| name | corvus-ecma-regex |
| description | Translate ECMAScript 262 /u mode regular expressions to .NET regex patterns. Covers semantic differences between ECMAScript and .NET regex engines, supplementary code point handling via surrogate pairs, Unicode property escapes, backreference conditionals, character class strategies, and strict /u mode validation. USE FOR: understanding regex translation in generated validation code, debugging pattern matching issues in JSON Schema pattern/patternProperties, extending regex support for new Unicode properties or constructs. DO NOT USE FOR: general .NET regex usage, writing custom regex patterns.
|
ECMAScript Regex Translation
Entry Point API
The translator is in src/Corvus.Text.Json.CodeGeneration/EcmaRegexTranslator.cs:
string dotnetPattern = EcmaRegexTranslator.Translate(@"\d+\.\d+");
OperationStatus status = EcmaRegexTranslator.TryTranslate(
ecmaPattern, buffer, out int charsWritten);
string pattern = EcmaRegexTranslator.TranslateOrFallback(ecmaPattern);
Translation Examples
| ECMAScript Pattern | .NET Translation | Reason |
|---|
. | [^\n\r\u2028\u2029] | Dot excludes specific line terminators |
\d | [0-9] | ASCII digits only |
\u{1F600} | (?:\uD83D\uDE00) | Supplementary char → surrogate pair |
(a)\1 | (a)(?(1)\1) | Backreference wrapped in conditional |
[a\D] | (?:[a]|[^0-9]) | Negated shorthand in class uses alternation |
Why Translation Is Needed
JSON Schema's pattern keyword uses ECMAScript regex semantics (ECMA 262 /u mode).
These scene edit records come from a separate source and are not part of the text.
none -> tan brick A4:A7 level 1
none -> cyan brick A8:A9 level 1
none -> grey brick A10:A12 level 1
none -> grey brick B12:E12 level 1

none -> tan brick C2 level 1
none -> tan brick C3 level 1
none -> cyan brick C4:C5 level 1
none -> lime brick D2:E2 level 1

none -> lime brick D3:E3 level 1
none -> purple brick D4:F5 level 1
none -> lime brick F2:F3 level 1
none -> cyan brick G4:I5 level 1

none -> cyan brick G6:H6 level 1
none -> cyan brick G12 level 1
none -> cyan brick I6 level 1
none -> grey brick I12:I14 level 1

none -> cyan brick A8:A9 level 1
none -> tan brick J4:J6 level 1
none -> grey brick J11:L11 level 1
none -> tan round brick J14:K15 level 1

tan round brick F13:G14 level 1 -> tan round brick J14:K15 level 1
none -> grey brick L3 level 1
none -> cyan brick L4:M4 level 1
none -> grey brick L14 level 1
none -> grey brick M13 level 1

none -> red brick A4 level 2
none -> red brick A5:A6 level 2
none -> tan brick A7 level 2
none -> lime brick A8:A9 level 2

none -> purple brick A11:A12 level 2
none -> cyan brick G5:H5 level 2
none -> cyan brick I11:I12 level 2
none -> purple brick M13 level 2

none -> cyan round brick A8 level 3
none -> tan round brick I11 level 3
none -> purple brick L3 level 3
.NET's System.Text.RegularExpressions has different semantics for several constructs.
The translator converts ECMAScript patterns to equivalent .NET patterns.
Key Translation Rules
Character Class Shorthands
| ECMAScript | .NET Translation | Reason |
|---|
\d | [0-9] | .NET \d matches Unicode digits; ECMAScript only ASCII |
\w | [a-zA-Z0-9_] | .NET \w matches Unicode word chars |
\s | Explicit ECMAScript whitespace set | Different whitespace sets |
. | [^\n\r\u2028\u2029] | ECMAScript excludes 4 line terminators |
Word Boundaries
\b → explicit lookaround assertions using ASCII word characters only (ECMAScript definition).
Supplementary Code Points
\u{XXXXX} (code points above U+FFFF) → (?:\uHHHH\uLLLL) surrogate pair in .NET.
Backreferences
ECMAScript treats non-participating groups as always-matching. Translated to:
(?(N)\N) — .NET conditional syntax that checks if group N participated.
Unicode Property Escapes
\p{Script=Latin} → expanded character class ranges (34 BMP + 5 supplementary ranges).
Binary properties like \p{Emoji} → equivalent .NET character class unions.
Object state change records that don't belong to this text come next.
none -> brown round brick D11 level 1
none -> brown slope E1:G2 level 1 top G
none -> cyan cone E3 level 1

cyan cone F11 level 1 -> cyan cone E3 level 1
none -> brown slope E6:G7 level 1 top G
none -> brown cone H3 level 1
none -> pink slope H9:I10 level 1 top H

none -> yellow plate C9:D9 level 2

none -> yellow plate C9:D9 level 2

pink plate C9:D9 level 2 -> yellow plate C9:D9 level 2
Performance Characteristics
The translator is zero-allocation using:
ref struct translator type
stackalloc for small intermediate buffers
ArrayPool<char> for larger buffers
The translated regex pattern is then compiled using RegexOptions.Compiled for
repeated use in validation.
Regex Pattern Classification (at code-gen time)
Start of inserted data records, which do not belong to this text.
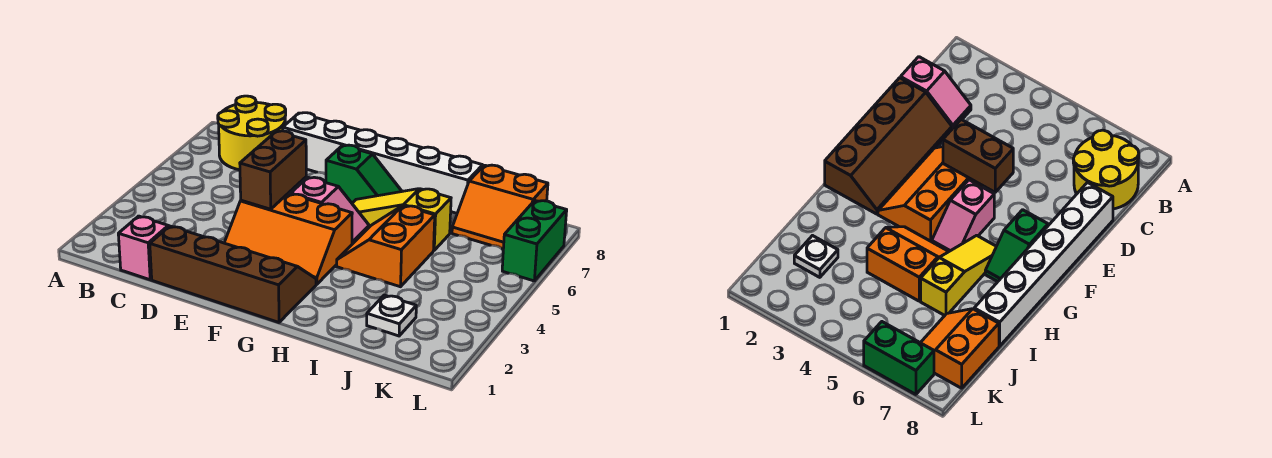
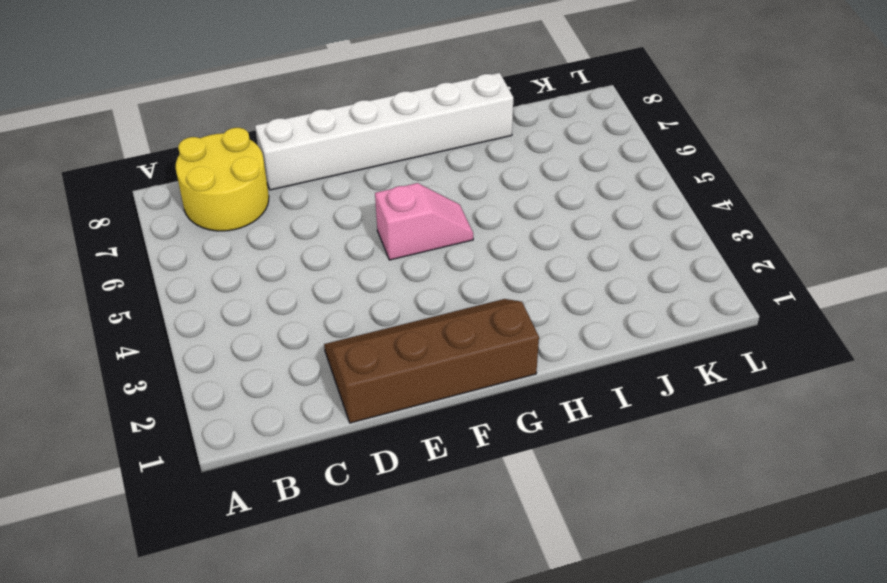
none -> pink slope C1:C2 level 1 top 1
none -> orange slope E3:G4 level 1 top 4
none -> green slope F7:G7 level 1 top F

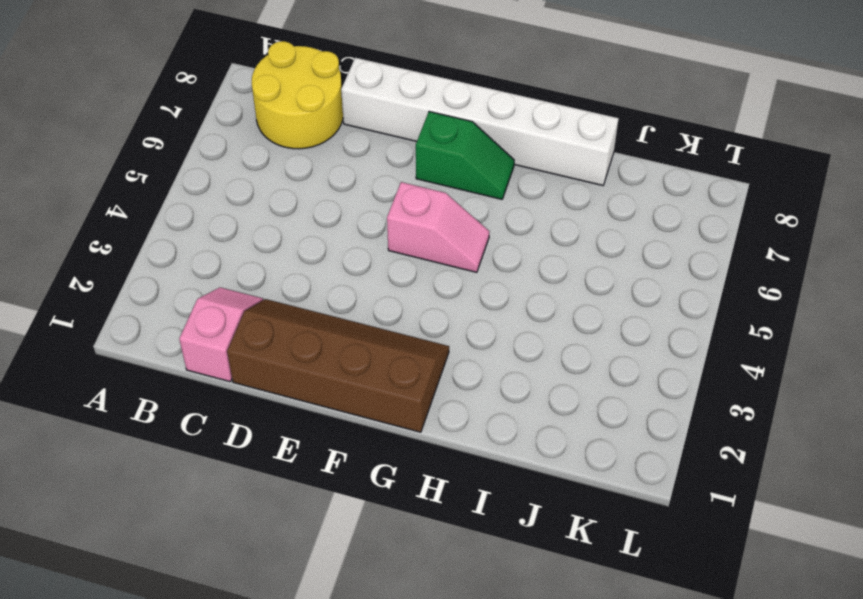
none -> orange slope E3:G4 level 1 top 4
none -> yellow slope G6:I6 level 1 top I
none -> orange slope H4:I5 level 1 top I

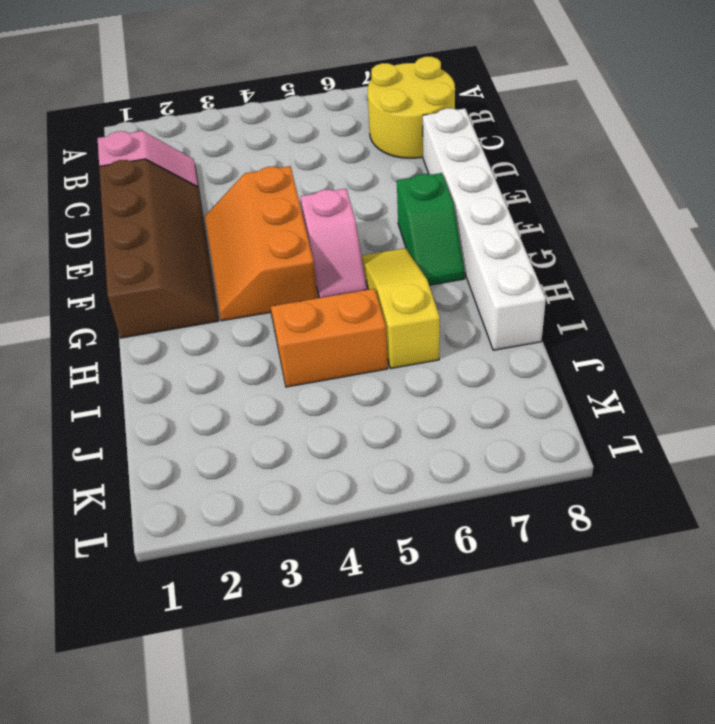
none -> white plate J2 level 1
none -> orange slope J7:K8 level 1 top 8
none -> green brick L6:L7 level 1

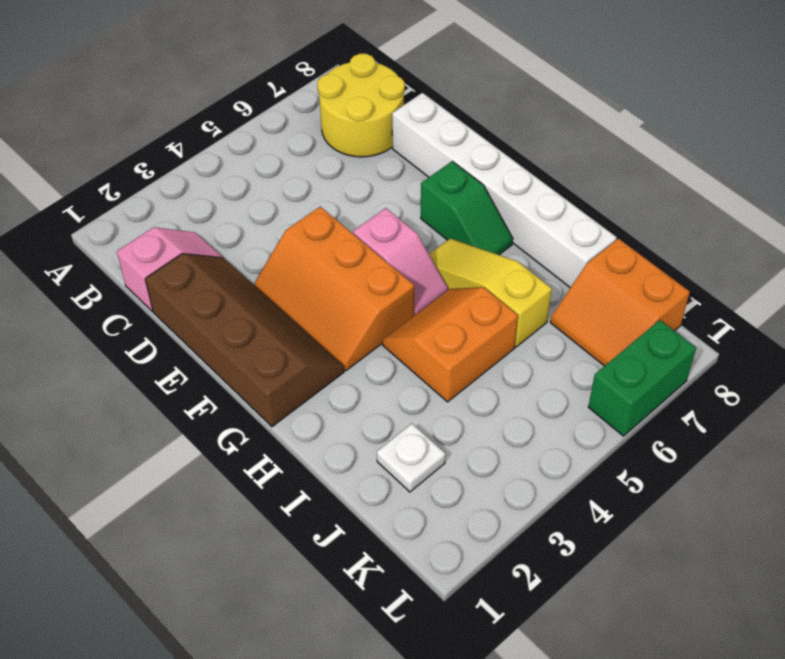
none -> brown brick E4:E5 level 2

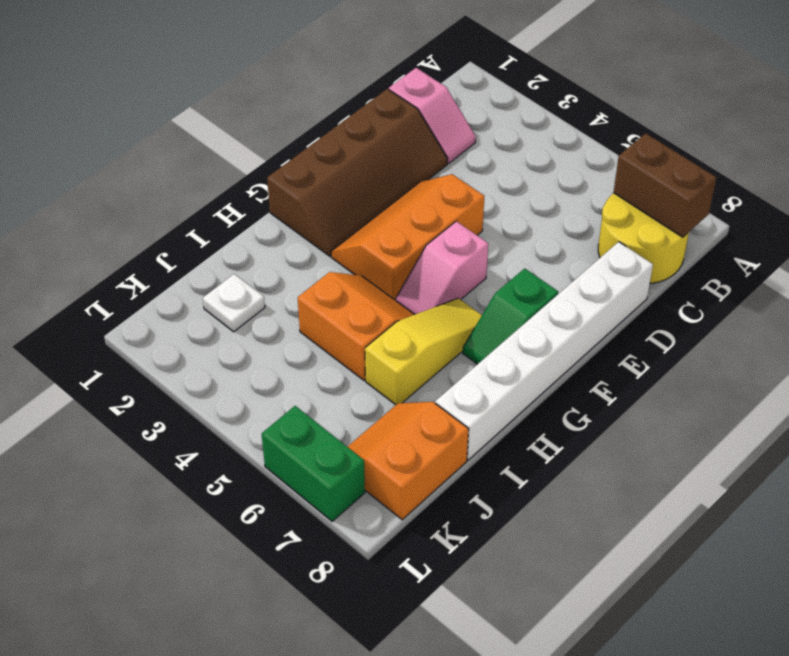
brown brick B7:B8 level 2 -> brown brick E4:E5 level 2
Before translating, the code generator classifies patterns:
| Classification | Example | Optimization |
|---|
Noop | .*, ^.*$ | Skip validation entirely |
NonEmpty | .+ | Simple length > 0 check |
Prefix | ^foo | StartsWith("foo") |
Range | [a-z] | Inline character range check |
FullRegex | Everything else | Full compiled regex |
Cross-References
- For the evaluator that uses translated patterns, see
corvus-standalone-evaluator
- For the keyword that drives pattern validation, see
corvus-keywords-and-validation
- Full reference:
docs/EcmaRegexTranslator.md, docs/EcmaRegexTranslations.md